NICOLE'S REVIEW: Kiss of Deception by Mary E. Pearson
Lia flees on her wedding day with a bundle of stolen documents and her maid. She doesn't want to have any part in the arranged marriage she's forced into and throws duty aside in favor of her freedom. But Lia never really thought of the consequences that would surely follow her shunning of an arranged marriage with a possible political ally and she's going to have to man up and figure out how to fix the mess she's created. Runaway princesses, assassins, princes and a war that's just waiting to happen.
When I first started the book I was like well, okay. I can't begin to understand the pressure that comes along with an arranged marriage so let's give Lia the benefit of the doubt. It's not hard to imagine yearning for a life elsewhere when you're forced into marrying someone you've never met. It was kind of annoying that she'd shirk duty over the chance of finding love but hey, I'm not going to judge. Much.
Things started to get annoying when the love triangle was introduced. Enter Rafe and Kaden. One's a prince and the other assassin. Lia doesn't know who they are and assumes that one is a merchant and the other a fisherman (if I'm not mistaken). She spends an inordinate amount of time brooding over which boy she wanted and this goes on for around half of the book. Dances, boys, working at the inn, boys, getting attacked by a bounty hunter, more problems with boys. Ugh. She spends a lot of time complaining about being loved and wanting to love and finding love. Please. Stop.

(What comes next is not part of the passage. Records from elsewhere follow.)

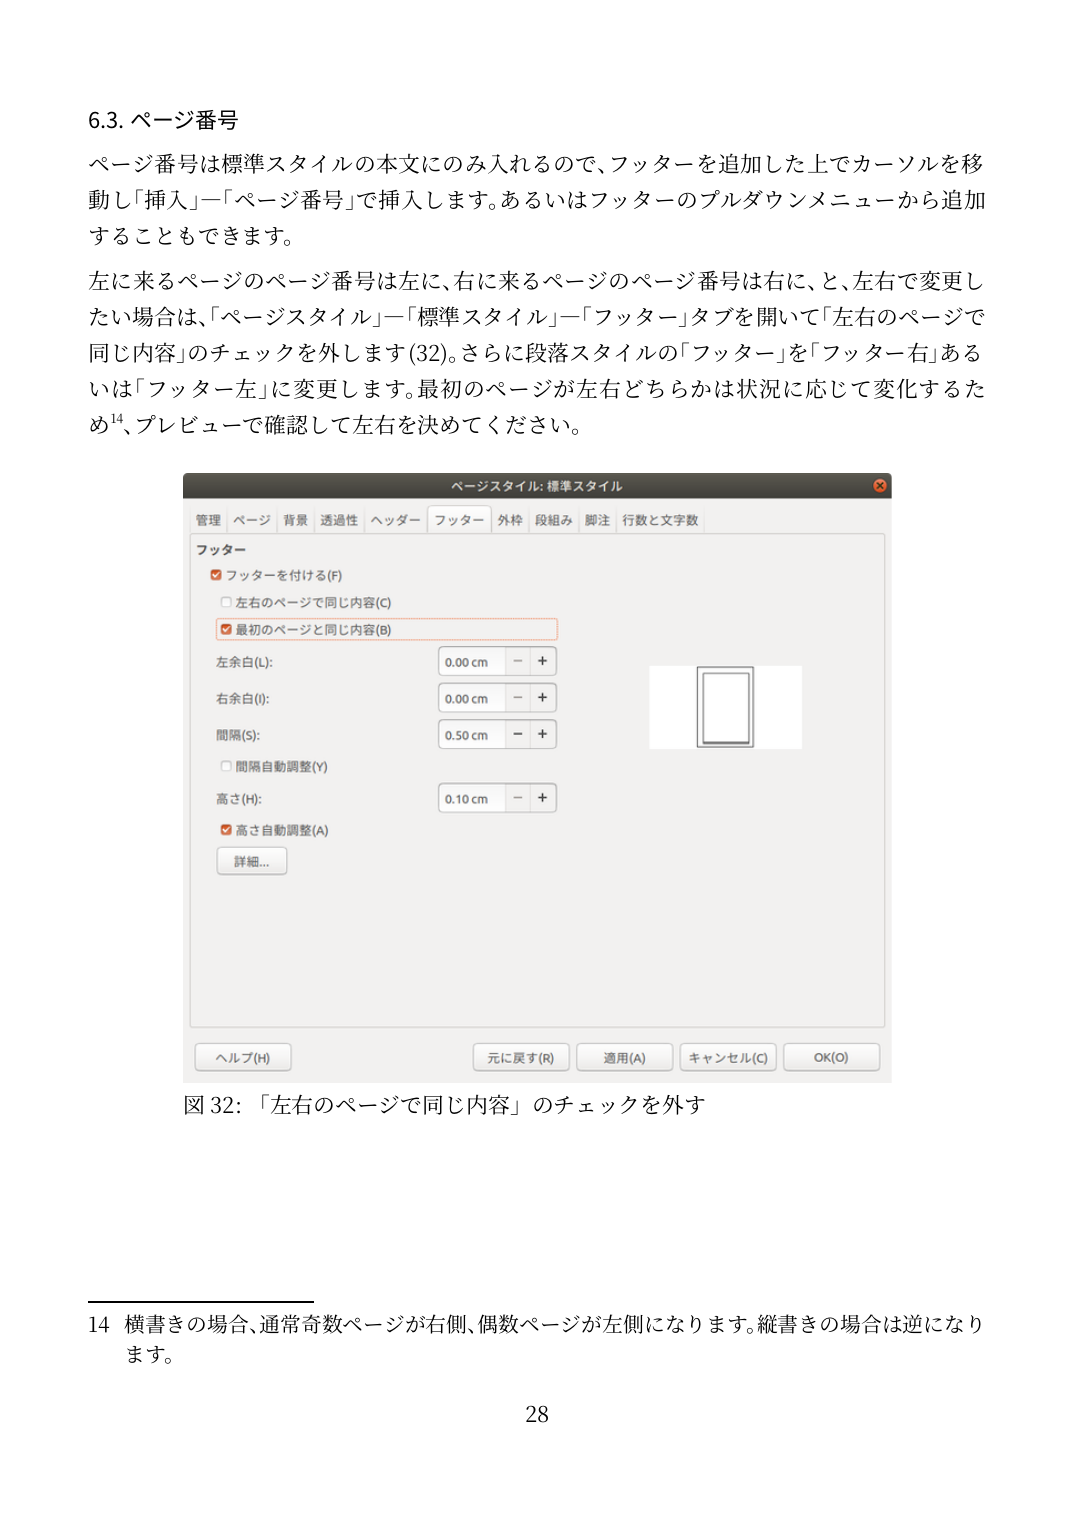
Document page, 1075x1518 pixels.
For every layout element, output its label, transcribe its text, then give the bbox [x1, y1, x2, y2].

text 左に来るページのページ番号は左に、右に来るページのページ番号は右に、と、左右で変更したい場合は、「ページスタイル」―「標準スタイル」―「フッター」タブを開いて「左右のページで同じ内容」のチェックを外します(図 32)。さらに段落スタイルの「フッター」を「フッター右」あるいは「フッター左」に変更します。最初のページが左右どちらかは状況に応じて変化するため、プレビューで確認して左右を決めてください。 [183, 461, 892, 473]
text 左に来るページのページ番号は左に、右に来るページのページ番号は右に、と、左右で変更したい場合は、「ページスタイル」―「標準スタイル」―「フッター」タブを開いて「左右のページで同じ内容」のチェックを外します(図 32)。さらに段落スタイルの「フッター」を「フッター右」あるいは「フッター左」に変更します。最初のページが左右どちらかは状況に応じて変化するため、プレビューで確認して左右を決めてください。 [88, 264, 986, 440]
picture [183, 473, 892, 1083]
text 横書きの場合、通常奇数ページが右側、偶数ページが左側になります。縦書きの場合は逆になります。 [88, 1308, 986, 1368]
text 図 32: 「左右のページで同じ内容」のチェックを外す [183, 1083, 892, 1120]
text 左に来るページのページ番号は左に、右に来るページのページ番号は右に、と、左右で変更したい場合は、「ページスタイル」―「標準スタイル」―「フッター」タブを開いて「左右のページで同じ内容」のチェックを外します(図 32)。さらに段落スタイルの「フッター」を「フッター右」あるいは「フッター左」に変更します。最初のページが左右どちらかは状況に応じて変化するため、プレビューで確認して左右を決めてください。 [183, 1120, 892, 1137]
subtitle ページ番号 [88, 103, 986, 135]
text ページ番号は標準スタイルの本文にのみ入れるので、フッターを追加した上でカーソルを移動し「挿入」―「ページ番号」で挿入します。あるいはフッターのプルダウンメニューから追加することもできます。 [88, 147, 986, 251]
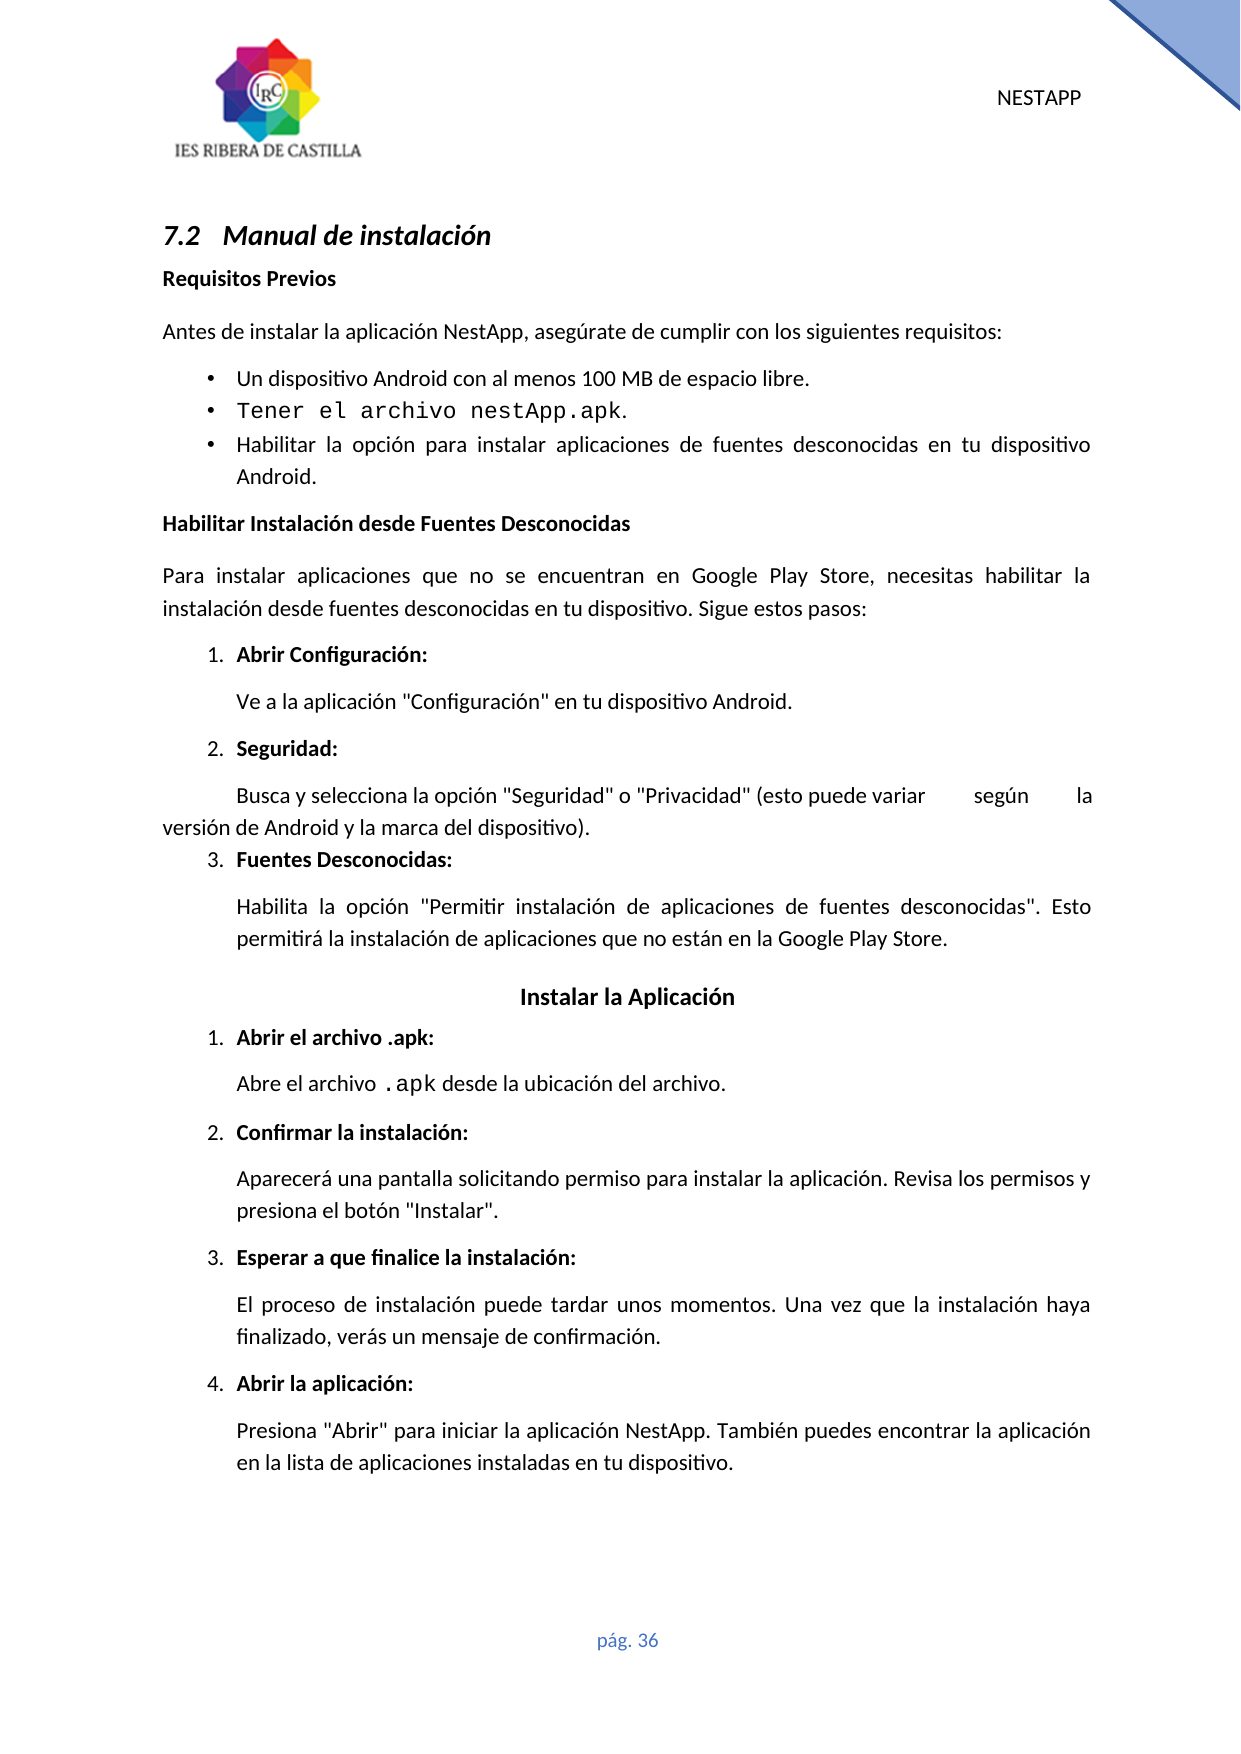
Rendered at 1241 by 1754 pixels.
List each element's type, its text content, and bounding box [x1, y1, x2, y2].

list Aparecerá una pantalla solicitando permiso para instalar la aplicación. Revisa los permisos y presiona el botón "Instalar". [207, 1164, 1093, 1224]
list Habilita la opción "Permitir instalación de aplicaciones de fuentes desconocidas". Esto permitirá la instalación de aplicaciones que no están en la Google Play Store. [207, 892, 1093, 952]
list Esperar a que finalice la instalación: [207, 1243, 1093, 1271]
list Un dispositivo Android con al menos 100 MB de espacio libre. [207, 364, 1093, 392]
text Antes de instalar la aplicación NestApp, asegúrate de cumplir con los siguientes requisitos: [162, 317, 1093, 345]
subtitle Instalar la Aplicación [162, 981, 1093, 1012]
list Tener el archivo nestApp.apk. [207, 396, 1093, 425]
text Para instalar aplicaciones que no se encuentran en Google Play Store, necesitas habilitar la instalación desde fuentes desconocidas en tu dispositivo. Sigue estos pasos: [162, 562, 1093, 622]
list Abrir el archivo .apk: [207, 1023, 1093, 1051]
text Busca y selecciona la opción "Seguridad" o "Privacidad" (esto puede variar según la versión de Android y la marca del dispositivo). [162, 781, 1093, 841]
subtitle Manual de instalación [162, 217, 1093, 253]
text Ve a la aplicación "Configuración" en tu dispositivo Android. [162, 687, 1093, 715]
list Seguridad: [207, 734, 1093, 762]
list Confirmar la instalación: [207, 1118, 1093, 1146]
text Requisitos Previos [162, 264, 1093, 292]
picture [173, 29, 366, 164]
list Fuentes Desconocidas: [207, 845, 1093, 873]
list Abre el archivo .apk desde la ubicación del archivo. [207, 1069, 1093, 1099]
list Habilitar la opción para instalar aplicaciones de fuentes desconocidas en tu dispositivo Android. [207, 430, 1093, 490]
list El proceso de instalación puede tardar unos momentos. Una vez que la instalación haya finalizado, verás un mensaje de confirmación. [207, 1290, 1093, 1350]
text Habilitar Instalación desde Fuentes Desconocidas [162, 509, 1093, 537]
list Abrir la aplicación: [207, 1369, 1093, 1397]
list Abrir Configuración: [207, 641, 1093, 669]
list Presiona "Abrir" para iniciar la aplicación NestApp. También puedes encontrar la aplicación en la lista de aplicaciones instaladas en tu dispositivo. [207, 1416, 1093, 1476]
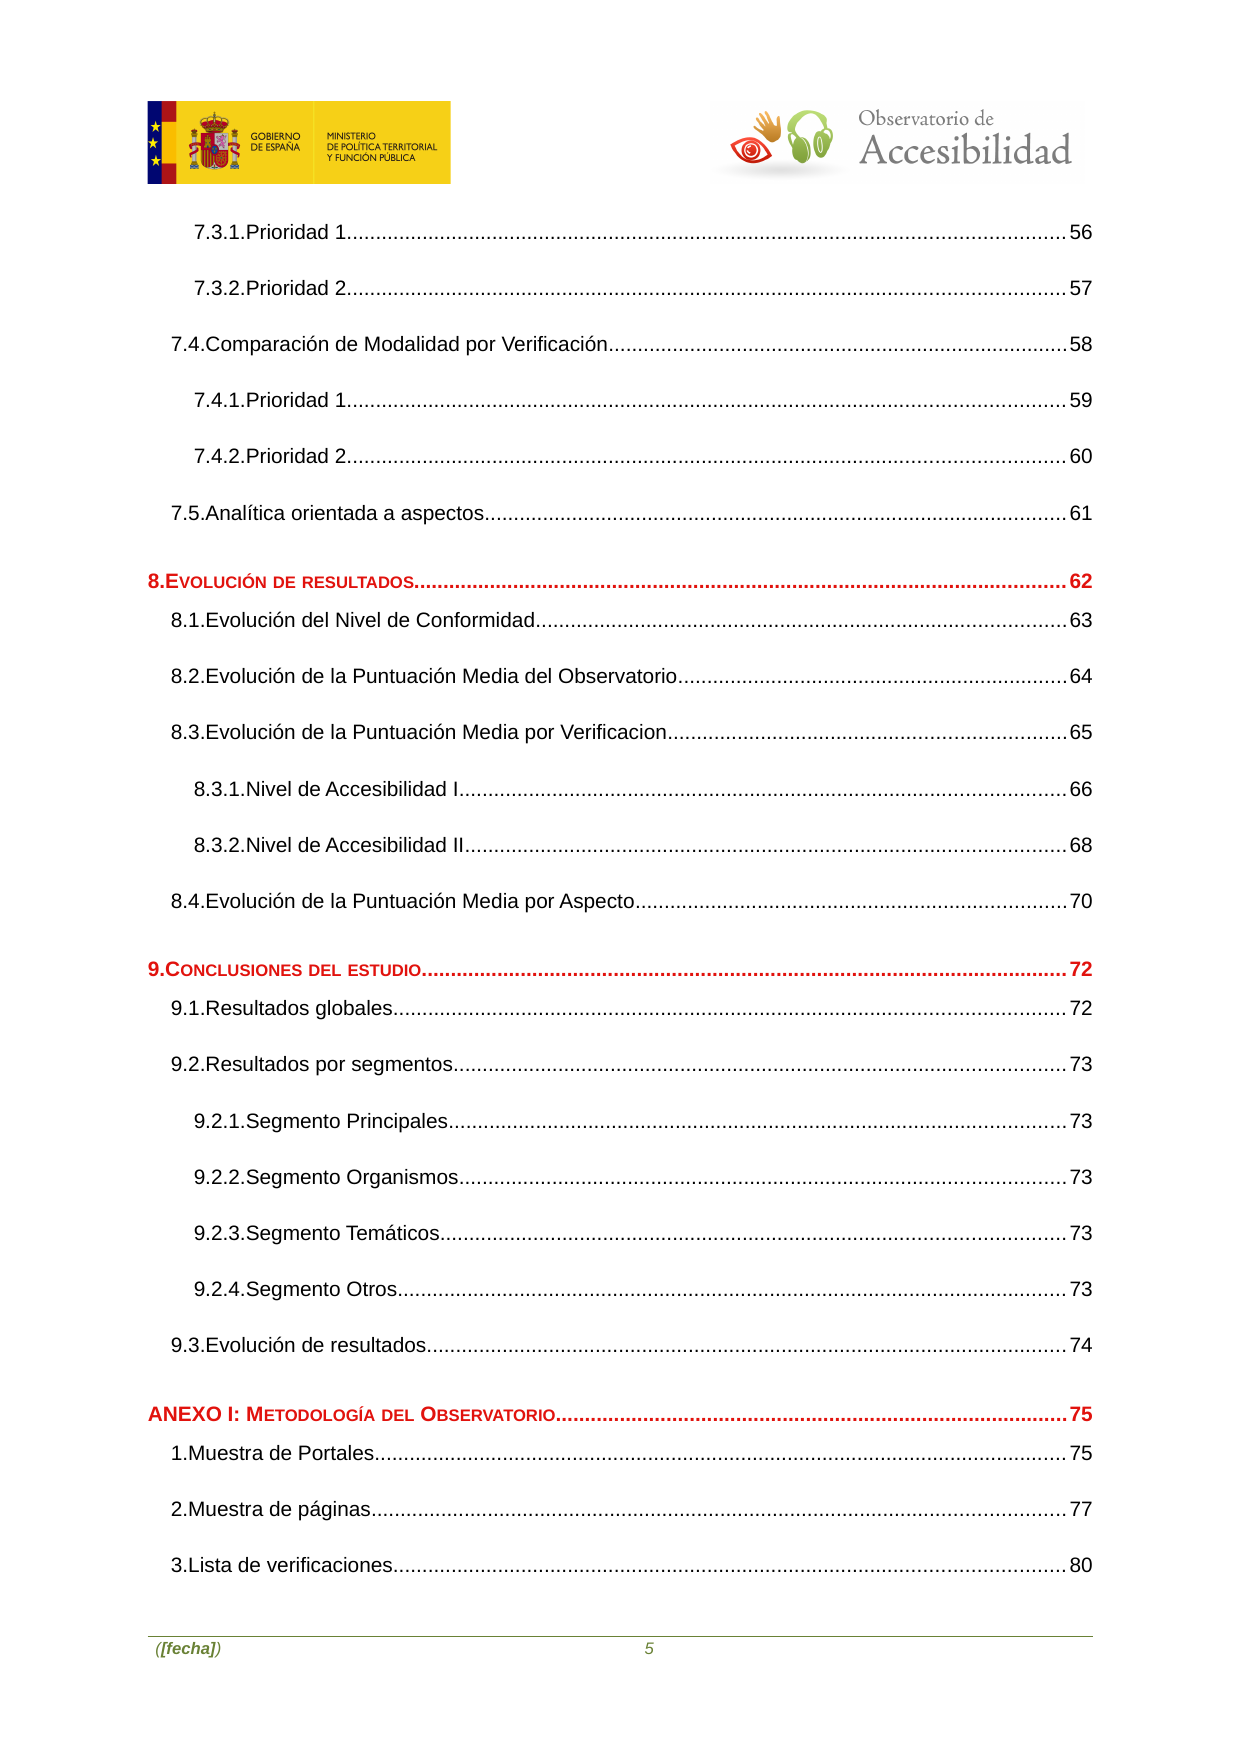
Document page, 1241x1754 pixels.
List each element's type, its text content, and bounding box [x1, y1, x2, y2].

Also might I add that Lia is kind of an idiot? When she manages to meet up with her brother and he tells her of the trouble brewing between Morrighan and Dalbreck and the marauders who want to conquer the two kingdoms she responds with surprise. SURPRISE. I mean did she not stop and think that maybe there was a reason for the political marriage? That maybe it was a way to get two kingdoms who were at odds with each other to form an alliance against the invaders? I mean Lia! Come on! And all for what? An imagined love?
Thankfully, somewhere along the latter half of the book Lia grows a spine, realizes that she's a princess and she has duties to her people and her kingdom and finally -FINALLY- gets with the program. Better late than never. This is where things also started to get exciting and it got back to being FANTASY. Because really mooning over boys and watching them wrestle on logs over mud was kind of boring (and stuff like that doesn't only happen in fantasy books). I wanted action and angst and epic battles and magic! Maybe there wasn't exactly much of an epic battle but at least the latter part of the book rekindled my faith in the story with the twists and turns it took and that ending! Mmmmm.
I'd have given this book a higher rating if the first half was as exciting as the second but I'm looking forward to reading the next in the series. Hopefully it gets better and Lia puts away boys for a moment and focuses on saving her kingdom first. What's the use of boys if you're all dead.